Bellator 52: Zach Makovsky Talks Tourney, Joe Warren and MMA as Fight or Sport
Does a fighter have to hate his opponent?
According to Bellator bantamweight champion Zach Makovsky, the answer is no.
“It’s not a like a regular fight outside—where it’s spontaneous and emotional,” Makovsky said, about being a mixed a martial artist. “It’s very skill and tactic oriented. I can keep emotion out of it.”
Whereas some mixed martial artists like Nick Diaz and Paul Daley look at each bout as a pure war, Makovsky is the opposite.
“I am able to identify with this as a sport,” Makovsky said.
Now, as Bellator champion, Makovsky prepares for his next title fight. He will be defending against the winner of the current bantamweight tournament. The first matches took place last Saturday.
“I’m really just excited to sit back and watch it,” Makovsky said. “There’s a ton of talented guys in it, and it’s hard to pick one clear favorite.”
One of the favorites, featherweight champion Joe Warren, was knocked out in the first round of his opening night match. Makovsky, however, still has a lot a respect for the highly credentialed Greco-Roman wrestling star.
“He’s an extremely ambitious guy,” Makovsky said of Bellator’s featherweight champion. “He’s got two guys waiting to take his title in his weight class. He wants to go win a gold medal.”
Originally, Makovsky was going to wait for his next fight to be against the winner of the tournament. However, when Bellator lightweight champion Eddie Alvarez came down with an injury, Makovsky stepped in.
He is set to take on MMA journeyman Ryan Roberts in a non-title fight October 15.
Makovsky is very happy to be competing in the upstart organization.
“I really like fighting with Bellator,” Makovsky said. “They treat me well. I was pretty obscure before I entered the tournament. I like the idea that the tournament lets you control your own destiny.”
Having won the tournament and become champion, Makovsky is building a reputation for himself. He has 13 wins in 15 fights, and he does think about fighting the guys people perceive are the best in the world.
“I’ve been watching the UFC since I’ve been in high school,” Makovsky said. “In a way, you’re still like looking up to these guys and admiring what they do, but yeah, I like to think of how I could do in there.”
Makovsky believes the UFC has many great competitors—just not all of them.
“I would love to compete with some of those guys,” Makovsky said. “There are rankings out there, but I don’t think they really mean too much until everyone fights everybody.”
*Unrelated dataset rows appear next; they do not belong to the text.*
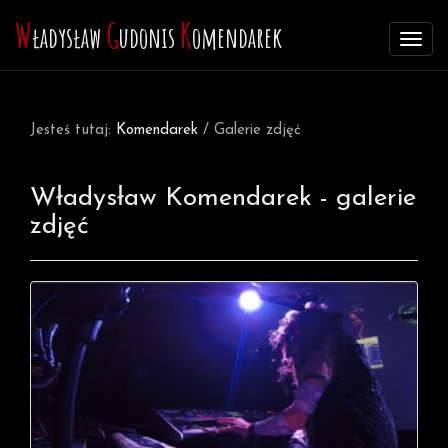
W
G
K
ładysław
udonis
omendarek
Rozw
men
Jesteś tutaj:
Komendarek
/ Galerie zdjęć
Władysław Komendarek - galerie
zdjęć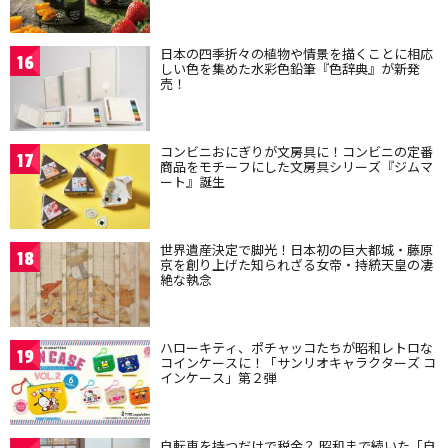
日本の四季折々の植物や情景を描くことに相応
16
しい色を集めた水彩色鉛筆『色辞典』が新発
売！
コンビニおにぎりが文房具に！コンビニの定番
17
商品をモチーフにした文房具シリーズ『ジムマ
ート』誕生
世界遺産決定で脚光！日本初の巨大都城・藤原
18
京を創り上げた知られざる女帝・持統天皇の凄
絶な執念
ハローキティ、ポチャッコたちが昭和レトロな
19
コインケースに！「サンリオキャラクターズ コ
インケース」第２弾
自転車を持つだけで税金？ 昭和まで続いた「自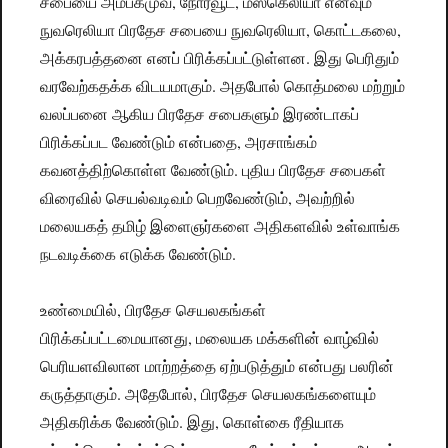
சபையை அம்பகமுவ, நோர்வூட், மஸ்கெலியா எனவும்
நுவரெலியா பிரதேச சபையை நுவரெலியா, கொட்டகலை,
அக்கரபத்தனை எனப் பிரிக்கப்பட்டுள்ளன. இது பெரிதும்
வரவேற்கதக்க விடயமாகும். அதபோல் கொத்மலை மற்றும்
வலப்பனை ஆகிய பிரதேச சபைகளும் இரண்டாகப்
பிரிக்கப்பட வேண்டும் என்பதை, அரசாங்கம்
கவனத்திற்கொள்ள வேண்டும். புதிய பிரதேச சபைகள்
விரைவில் செயல்வடிவம் பெறவேண்டும், அவற்றில்
மலையகத் தமிழ் இளைஞர்களை அதிகளவில் உள்வாங்க
நடவடிக்கை எடுக்க வேண்டும்.
உண்மையில், பிரதேச செயலகங்கள்
பிரிக்கப்பட்டமையானது, மலையக மக்களின் வாழ்வில்
பெரியளவிலான மாற்றத்தை ஏற்படுத்தும் என்பது பலரின்
கருத்தாகும். அதேபோல், பிரதேச செயலகங்களையும்
அதிகரிக்க வேண்டும். இது, கொள்கை ரீதியாக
One guy in particular is Dominick Cruz.
“It’s going to be hard to tell,” Makovsky said, when asked how he would do in a fight with the UFC’s bantamweight champion. “I think I’m pretty well-rounded in my skill set. I think Cruz is looking phenomenal lately, but I actually think (Demetrius” Johnson is going to give him some problems.”
From watching Cruz’s fights, Makovsky has a strategy.
“Whoever is going to beat him is going to have to go at him and not let him do his thing,” Makovsky said. “You really have to go at him and keep him on the defensive. Keep him having to react to you.”
Should Makovsky and Cruz ever have the chance to fight, Makovsky will treat it as a true professional sport.
“I try not to take anything too personally,” Makovsky said. “I think it would take a lot for me to really hate somebody.”
Building the reputation of Bellator and MMA is very important to the Bellator champ. He does not have to dislike the man staring at him across the cage, but he is willing to fight him.
That is what he likes most about Bellator.
“You get to earn your way to the top by fighting and not necessarily by being picked by match making.”